COLLECTED MATERIAL:
[Start of section]
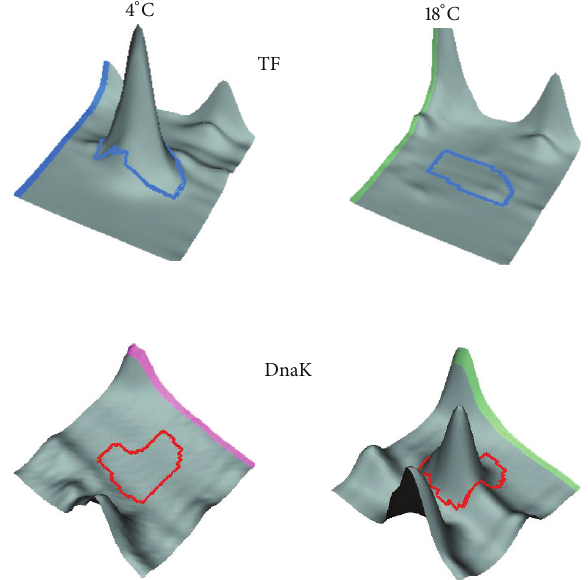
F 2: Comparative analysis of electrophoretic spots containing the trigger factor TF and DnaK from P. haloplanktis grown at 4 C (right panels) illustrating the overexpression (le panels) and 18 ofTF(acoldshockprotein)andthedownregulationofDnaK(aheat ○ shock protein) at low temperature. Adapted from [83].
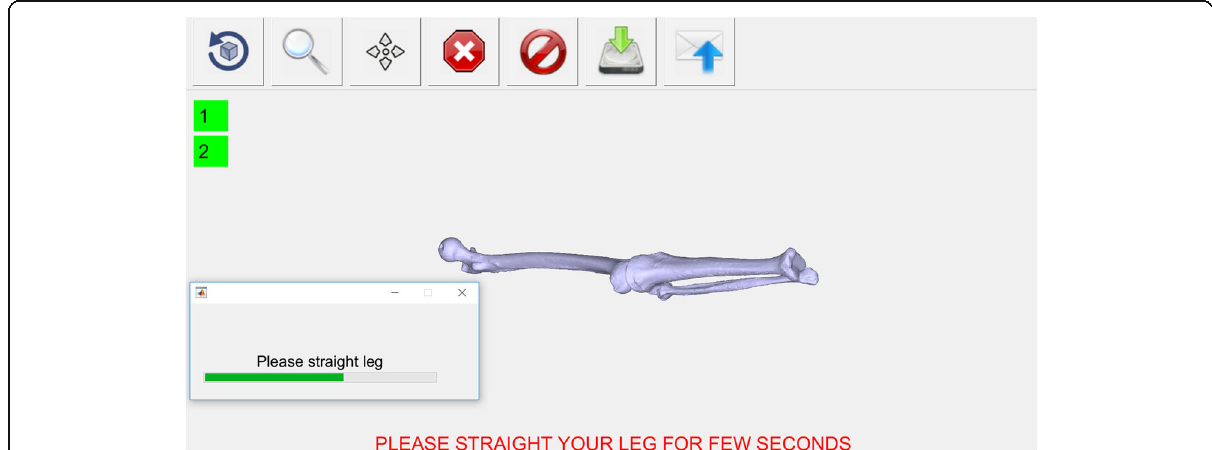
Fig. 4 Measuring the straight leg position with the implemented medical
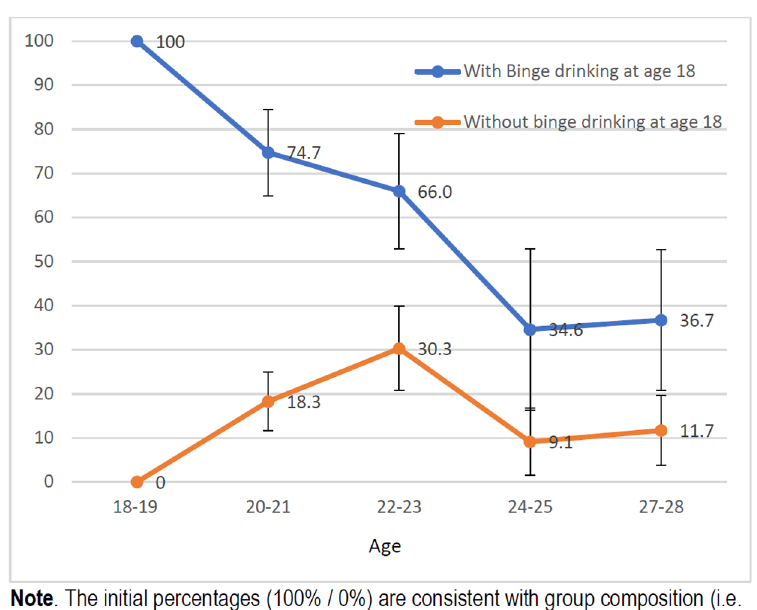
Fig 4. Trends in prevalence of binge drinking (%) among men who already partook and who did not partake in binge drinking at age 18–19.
[End of section]
PROBLEM DESCRIPTION: The data above, line by line: transcribe it exactly and drop the pictures.

RESULT OF THIS TASK:
F 2: Comparative analysis of electrophoretic spots containing the trigger factor TF and DnaK from P. haloplanktis grown at 4 C (right panels) illustrating the overexpression (le panels) and 18 ofTF(acoldshockprotein)andthedownregulationofDnaK(aheat ○ shock protein) at low temperature. Adapted from [83].
Fig. 4 Measuring the straight leg position with the implemented medical
Fig 4. Trends in prevalence of binge drinking (%) among men who already partook and who did not partake in binge drinking at age 18–19.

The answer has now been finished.